**READING PASSAGE**
>> start

CHEM 1411
General Chemistry I

Western Texas College

  1. Basic Course Information
    1. Lecture—Fundamental principles of chemistry for majors in the sciences, health sciences, and engineering; topics include measurements, fundamental properties of matter, states of matter, chemical reactions, chemical stoichiometry, periodicity of elemental properties, atomic structure, chemical bonding, molecular structure, solutions, properties of gases, and an introduction to thermodynamics and descriptive chemistry.
    2. Lab—the required laboratory activities will reinforce the lecture material; introduction of the scientific method, experimental design, data collection and analysis, and preparation of laboratory reports.
    3. Any required prerequisites:  C or higher in Math 1314 or equivalent.
    4. Required grade for enrolling in the next course in this sequence: Need a C or higher in CHEM 1411 in order to take CHEM 1412
  2. Student Learning Outcomes
    1. Lecture
      1. Define the fundamental properties of matter.
      2. Classify matter, compounds, and chemical reactions.
      3. Determine the basic nuclear and electronic structure of atoms.
      4. Identify trends in chemical and physical properties of the elements using the Periodic Table.
      5. Describe the bonding in and the shape of simple molecules and ions.
      6. Solve stoichiometric problems.
      7. Write chemical formulas.
      8. Write and balance equations.
      9. Use the rules of nomenclature to name chemical compounds.
      10. Define the types and characteristics of chemical reactions.
      11. Use the gas laws and basics of the Kinetic Molecular Theory to solve gas problems.
      12. Determine the role of energy in physical changes and chemical reactions.
      13. Convert units of measure and demonstrate dimensional analysis skills.
    2. Lab
      1. Use basic apparatus and apply experimental methodologies used in the chemistry laboratory.
      2. Demonstrate safe and proper handling of laboratory equipment and chemicals.
      3. Conduct basic laboratory experiments with proper laboratory techniques.
      4. Make careful and accurate experimental observations.
      5. Relate physical observations and measurements to theoretical principles.
      6. Interpret laboratory results and experimental data, and reach logical conclusions.

>> end

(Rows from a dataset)

>> start

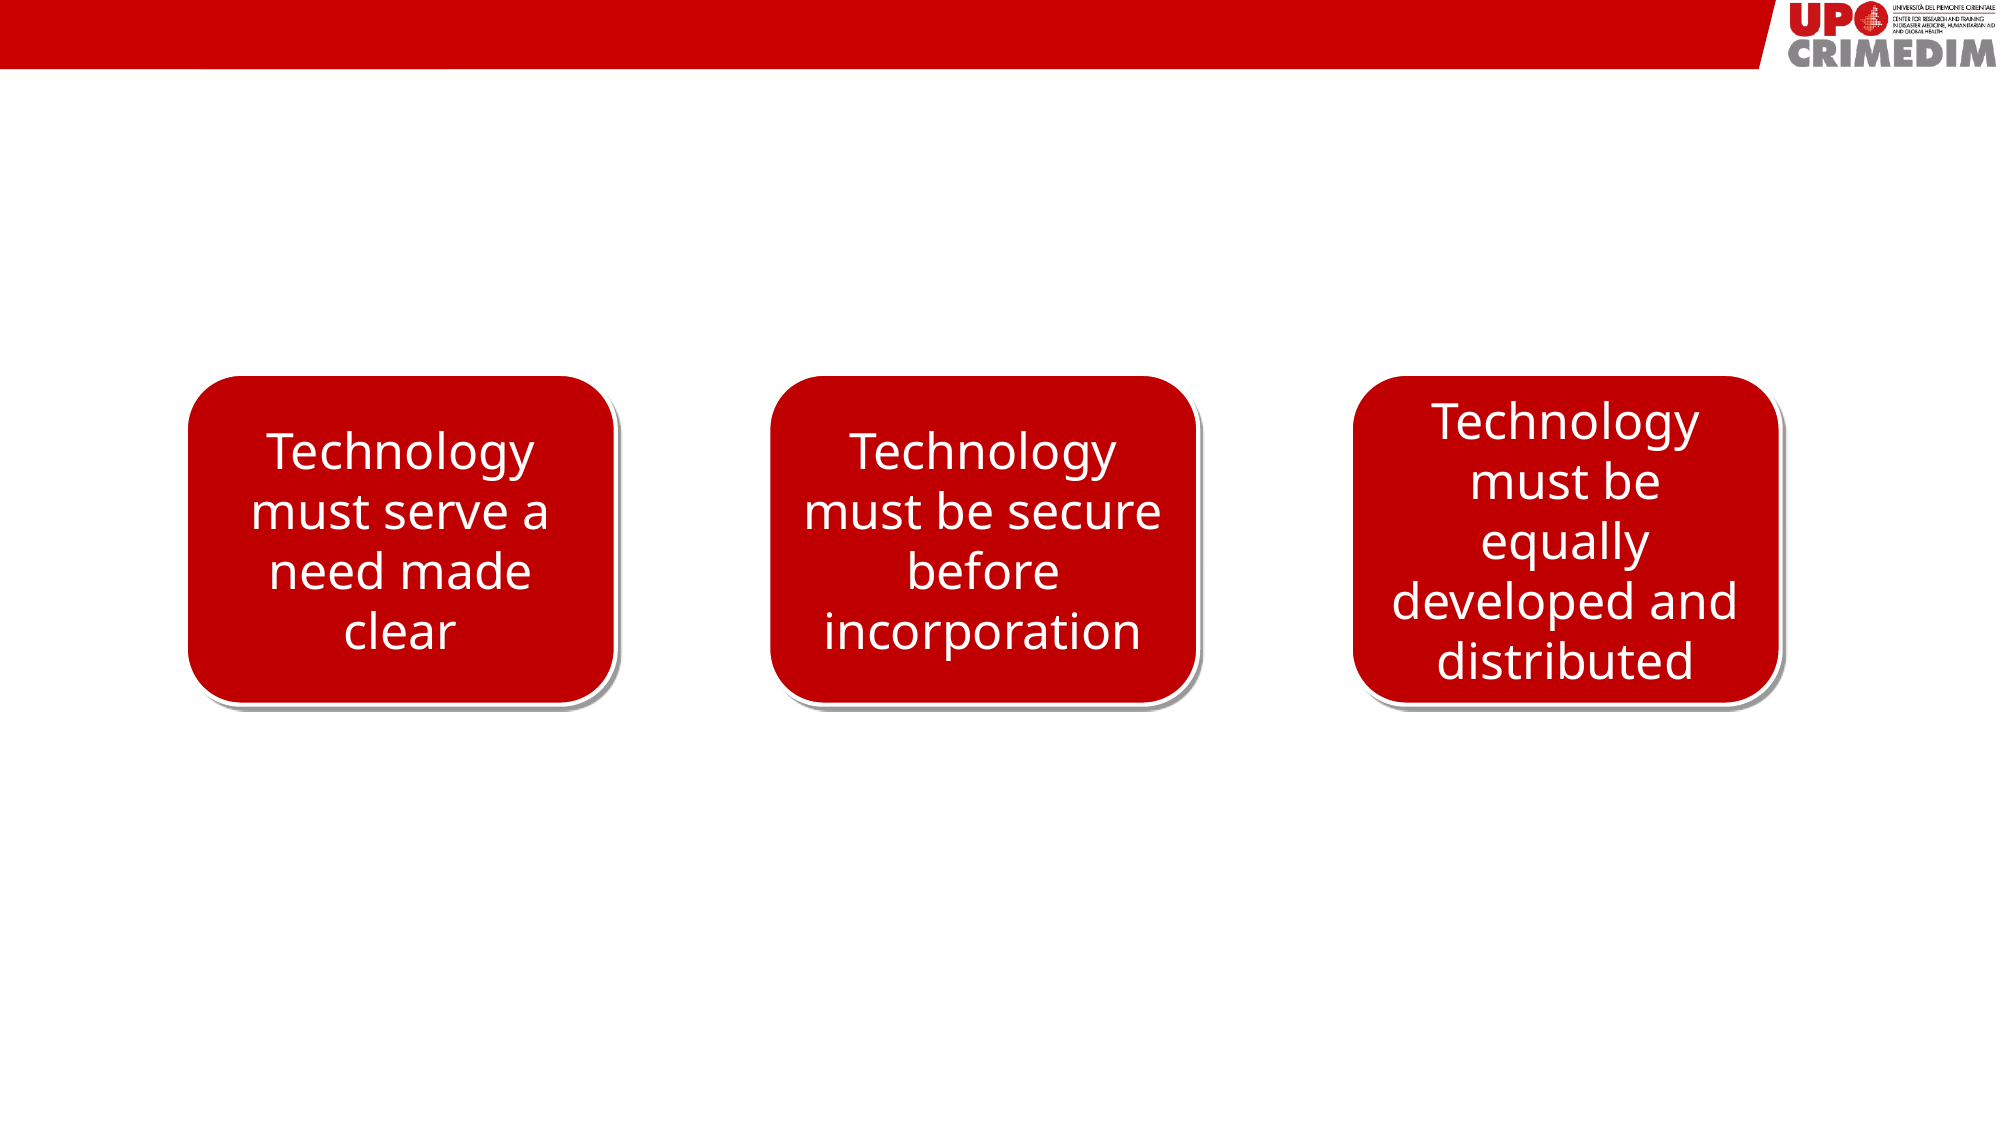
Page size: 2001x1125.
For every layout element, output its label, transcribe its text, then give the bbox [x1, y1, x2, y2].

text_box Technology must serve a need made clear [185, 373, 616, 705]
text_box Technology must be equally developed and distributed [1350, 373, 1781, 705]
text_box Technology must be secure before incorporation [768, 373, 1199, 705]
picture [1788, 1, 1996, 67]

>> end

**PROBLEMS TO WORK ON**
1 > Render the dataset rows above as a numbered list, omitting blank lines and leaving out the pictures.
2 > Extend the General Chemistry I course outline past its final lab outcome.

**RESULTS OF THE EXERCISE**
1 >
1. Page size: 2001x1125.
2. For every layout element, output its label, transcribe its text, then give the bbox [x1, y1, x2, y2].
3. text_box Technology must serve a need made clear [185, 373, 616, 705]
4. text_box Technology must be equally developed and distributed [1350, 373, 1781, 705]
5. text_box Technology must be secure before incorporation [768, 373, 1199, 705]
6. picture [1788, 1, 1996, 67]

2 >
      7. Record experimental work completely and accurately in laboratory notebooks and communicate experimental results clearly in written reports.
      8. Design fundamental experiments involving principles of chemistry.
      9. Identify appropriate sources of information for conduction laboratory experiments involving principles of chemistry.
  3. Testing Requirements
    1. Campus
      1. The midterm and lecture exam must be proctored by an approved testing organization. (I would use the WTC counseling center)
      2. Students are not allowed to use their book or notes of any kind while taking their proctored tests and exams. A periodic table will be provided.
      3. Students are allowed to use a calculator.
    2. Online
      1. The midterm and final exam must be proctored by an approved testing organization. (Ask your instructor for more details.)
      2. Students are not allowed to use their book or notes of any kind while taking their proctored tests and exams. A periodic table will be provided.
      3. Students are allowed to use a calculator.
  4. Course Requirements
    1. Campus/Online
      1. Lecture: homework assignments; weekly quizzes; midterm and final exam
      2. Lab: lab reports; final exam
      3. Quizzes and exams are timed.
  5. Information on Books and Other Course Materials
    1. Required Book:  Chemistry: A Molecular Approach, 5th Edition. Tro, Nivaldo J. 2020. Pearson. (ISBN: 9780134874371)
    2. Required Access Code: MasteringChemistry access code is bundled with book.
    3. Required Lab Kit (ONLINE ONLY): General Chemistry 1. Hands- On Learning. (SKU: Kit SP-3005-CK-02) (ISBN: 2818560391982) Please contact the WTC bookstore to purchase the kit.
    4. Required Calculators: scientific calculator
    5. Recommended: Quick Study Academic: Chemistry. Jackson, Mark. D. (ISBN: 978-142321859-3)
    6. Recommended: Quick Study Academic: Chemistry Equations & Answers. Jackson, Mark. D. (ISBN: 978-142320189-2)
  6. Grading Breakdown
    1. Campus/Online

    Lecture Homework                  10%
    Lecture Quizzes                       5%
    Lecture Exams                         10%
    Lecture Midterm                      20%
    Lecture Final Exam                 25%
    Lab Reports                             15%
    Lab Final Exam                       15%

    1. A final semester grade will be based as follows:

    A = 89.5% and above
    B = 79.5 – 89.49
    C = 69.5 – 79.49
    D = 59.5 – 69.49
    F = 59.49% and below
    I = Incomplete (failure to complete the requirements of the course)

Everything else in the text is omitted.